Soyons honnêtes. Justin Trudeau n'a pas vraiment « pris la décision d'expulser » Jody Wilson-Raybould et Jane Philpott, comme il a dit mardi. Il a plutôt attendu que tout mène à l'expulsion des deux députées. Puis il a prononcé tardivement, finalement, le mot « expulsion » alors qu'il y en était presque forcé...

On a déjà vu preuve de leadership plus convaincante.

Deux mois après le début de l'affaire SNC-Lavalin, il apparaît clair que le premier ministre a attendu bien trop longtemps avant de se rendre à l'évidence : les deux élues récalcitrantes n'avaient tout simplement plus leur place dans un parti qu'elles tiraient chaque jour vers le bas. Volontairement.

Mmes Wilson-Raybould et Philpott n'étaient pas tant des « insoumises », comme les a qualifiées Le Devoir hier, que des infidèles. Elles ont manqué de fidélité, de loyauté envers un parti qu'elles continuaient pourtant de représenter.

Elles jouaient sur les deux tableaux, attaquant la probité du chef d'une formation... dont elles se disaient solidaires. Critiquant l'intégrité d'un gouvernement... dont elles disaient souhaiter la réélection. Une situation intenable, pour ne pas dire incohérente.

Que les deux femmes aient voulu alerter les Canadiens de « pressions indues », passe encore. On peut comprendre la motivation. Mais au fil des semaines, il apparaissait de plus en plus évident que les deux anciennes ministres étaient davantage en mode vengeance que transparence, exigeant la tête de tous les proches de Trudeau.  

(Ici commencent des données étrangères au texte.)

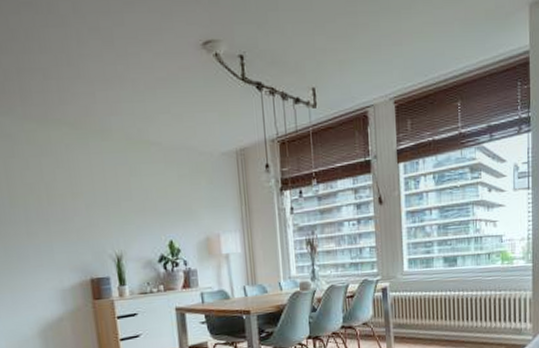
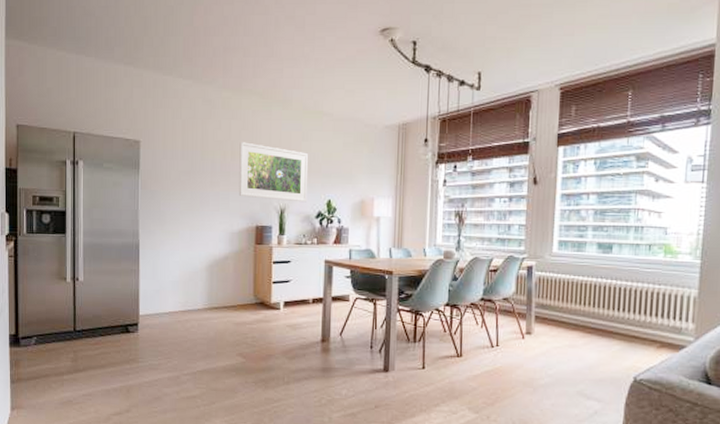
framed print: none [55,182,145,247] -> present [238,142,308,203]

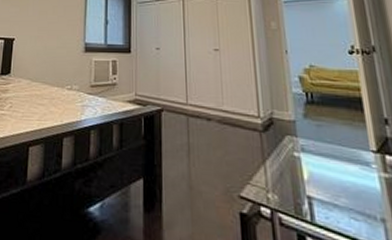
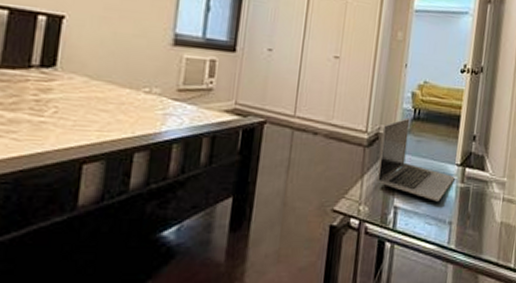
laptop: none [275,102,375,194] -> present [376,117,455,202]

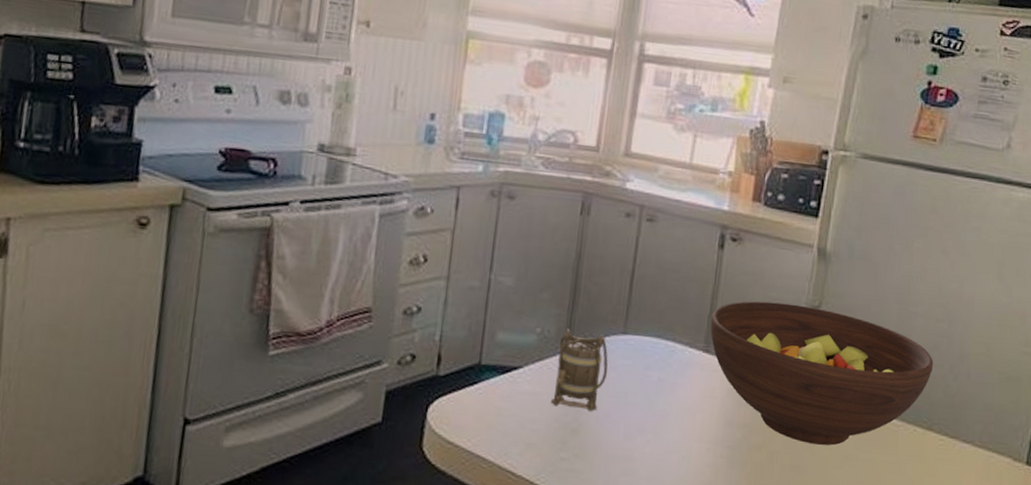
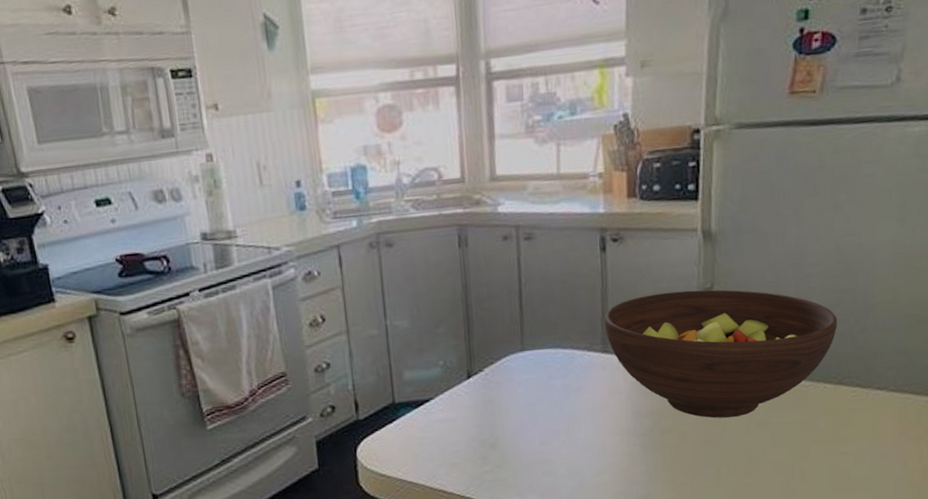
mug: present [550,329,608,411] -> none [463,355,514,428]

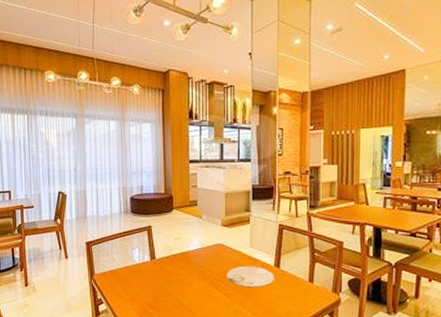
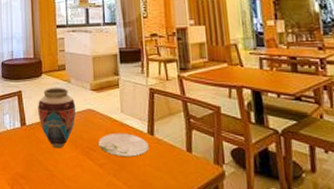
vase: none [167,223,207,281] -> present [37,88,76,149]

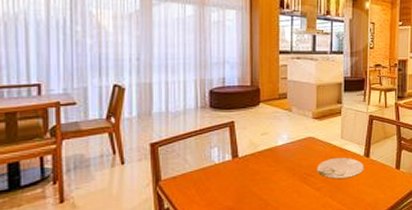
vase: present [37,88,76,149] -> none [252,117,296,178]

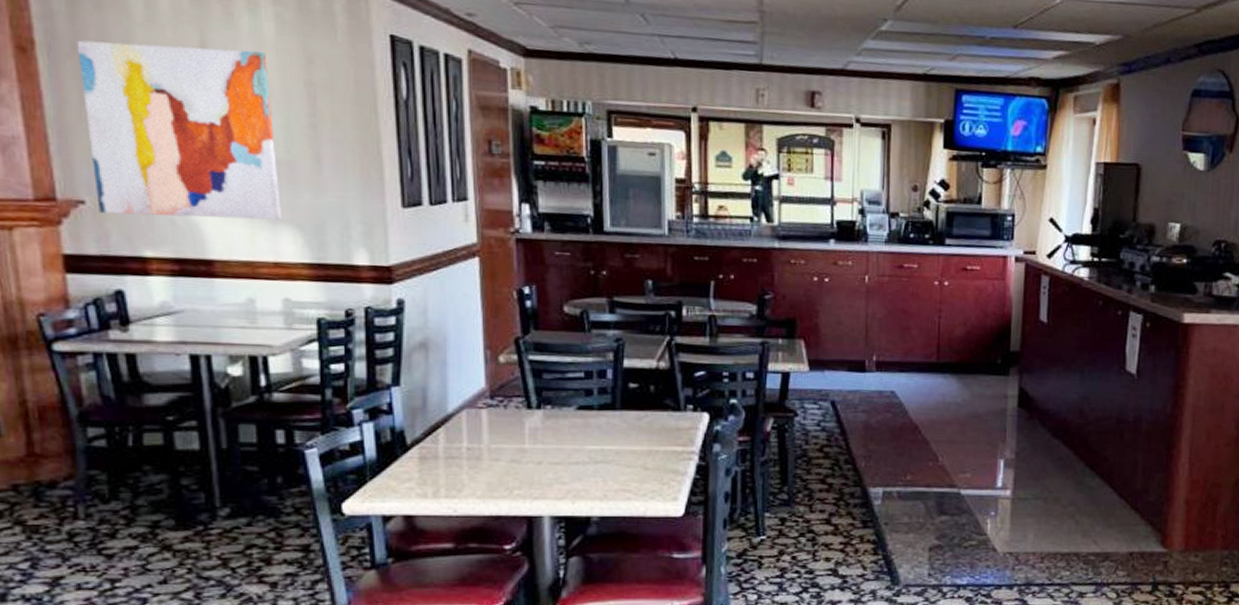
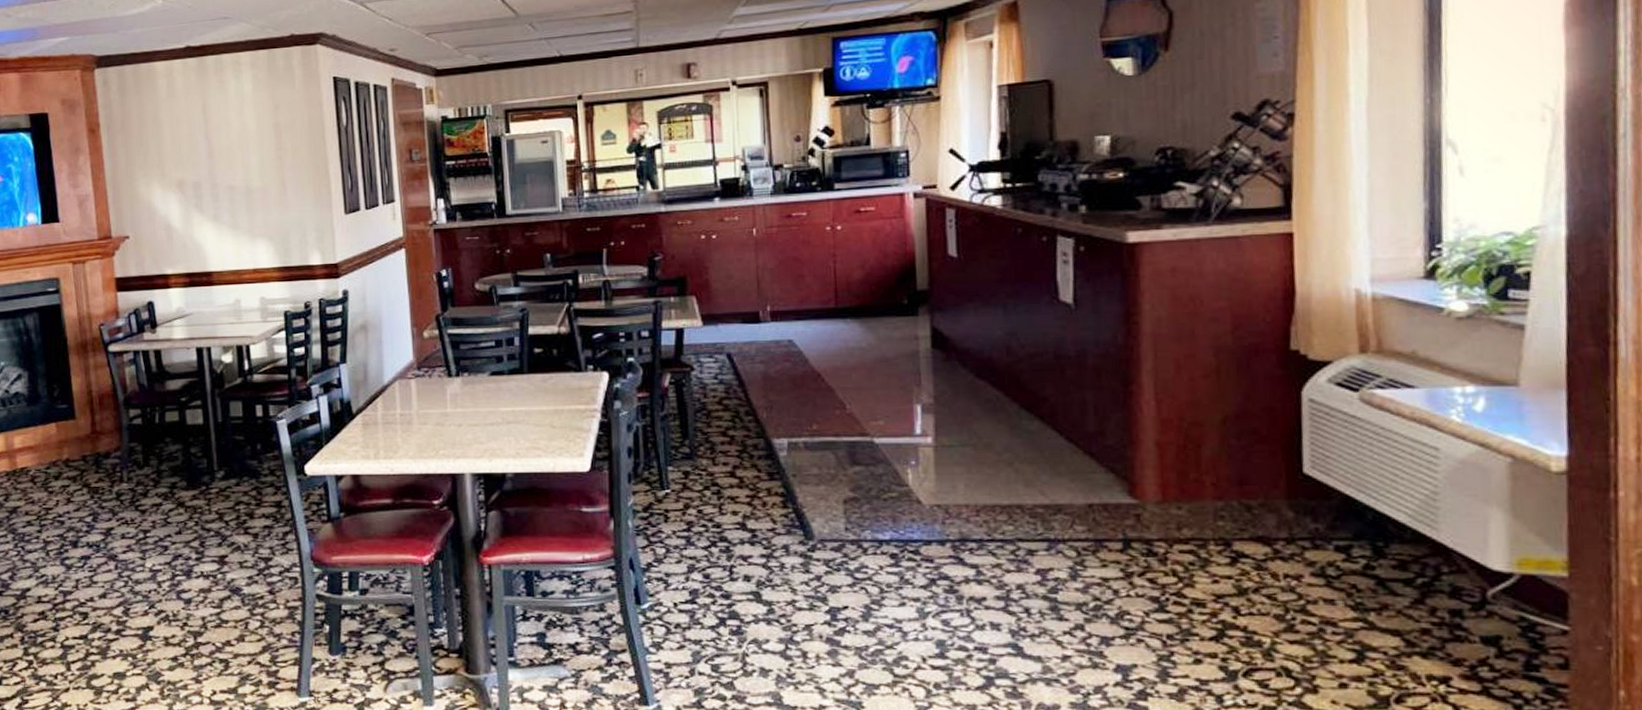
wall art: present [76,40,281,220] -> none [125,106,258,245]

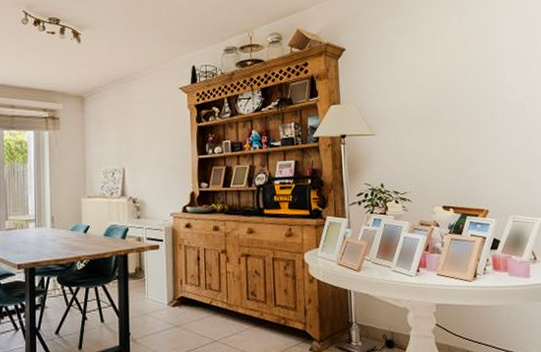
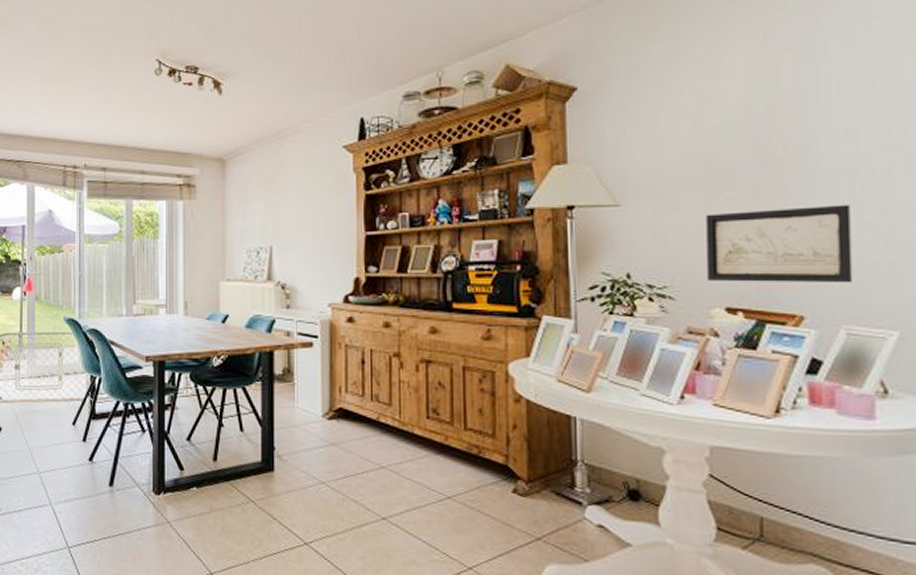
wall art: none [429,134,515,188] -> present [706,204,853,284]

L'enregistrement du greffier du Conseil privé à son insu par Mme Wilson-Raybould en était bien sûr la preuve ultime. Pourquoi une telle mise en scène dès décembre dernier, sinon pour piéger ?

Mais avant même que ce guet-apens ait été dévoilé, les exemples pointant vers une stratégie malveillante de la part des deux femmes étaient nombreux. Pensons au tout premier témoignage de Mme Wilson-Raybould lorsqu'elle a tracé un parallèle avec l'époque Nixon. En parlant du fameux « massacre du samedi soir », elle évoquait un épisode du pire scandale politique américain, le Watergate !

Pensons à l'entrevue qu'a accordée Mme Philpott au lendemain du budget fédéral. Non seulement a-t-elle invité le Maclean's a son bureau parlementaire pour se plaindre d'être muselée, mais elle a aussi choisi d'inviter personnellement le chroniqueur qui venait de qualifier son patron d'« imposteur » en une du magazine !

Or, cet évident manque de loyauté avait beau s'étaler sur la place publique chaque jour, les deux élues avaient beau être incapables de réitérer leur confiance envers leur chef, ce dernier continuait de tendre l'autre joue. Il le faisait même en souriant, en répétant qu'il était « très content » que les deux femmes veuillent représenter son parti aux prochaines élections !

Est-ce que Trudeau a fait preuve d'un leadership moderne en se montrant patient et compréhensif plutôt que ferme et intransigeant ? Pas du tout.

L'époque a changé, c'est vrai. Les chefs ne sont plus les bienvenus de crier et de mettre le poing sur la table à la moindre contrariété.

Mais même les leaders les plus modernes doivent établir des limites à ne pas dépasser ! Ce n'est pas une question d'ultrapartisanerie, mais bien de respect.

Et comment distingue-t-on un chef ? Par le respect qu'il sait imposer, justement.

Il y a en ce sens une certaine naïveté à croire que patienter, c'est gouverner. Qu'on peut toujours « rassembler ». Qu'il suffit de tendre la main et de s'embrasser. Qu'on peut éviter tout risque politique en se montrant gentil et conciliant.

D'ailleurs, le premier ministre l'a prouvé lui-même dans le passé. Quand on pense aux épisodes où Justin Trudeau a fait preuve de leadership, on pense à quoi ? Aux moments où il a pris des risques. En promettant des déficits. En montrant la porte aux sénateurs libéraux. En fonçant avec la légalisation du cannabis. En imposant la taxe carbone.

Et le problème avec les cas Wilson-Raybould et Philpott, c'est que le premier ministre a tout fait, non pas pour régler l'épineuse situation, mais pour minimiser le plus possible les risques électoraux pour son gouvernement.

C'est ainsi que mardi soir, devant son caucus, il avait beau parler fort et s'exprimer avec vigueur, il avait l'air d'un leader affaibli. Qui laisse les circonstances dicter ses décisions plutôt que l'inverse.

Certains affirment que Trudeau a bien fait de ne pas expulser les deux anciennes ministres avant, car les conséquences auraient été grandes. C'est vrai. Mais alors que cette affaire dure depuis bientôt deux mois, on peut se demander si les conséquences de l'attentisme ne sont pas plus grandes encore.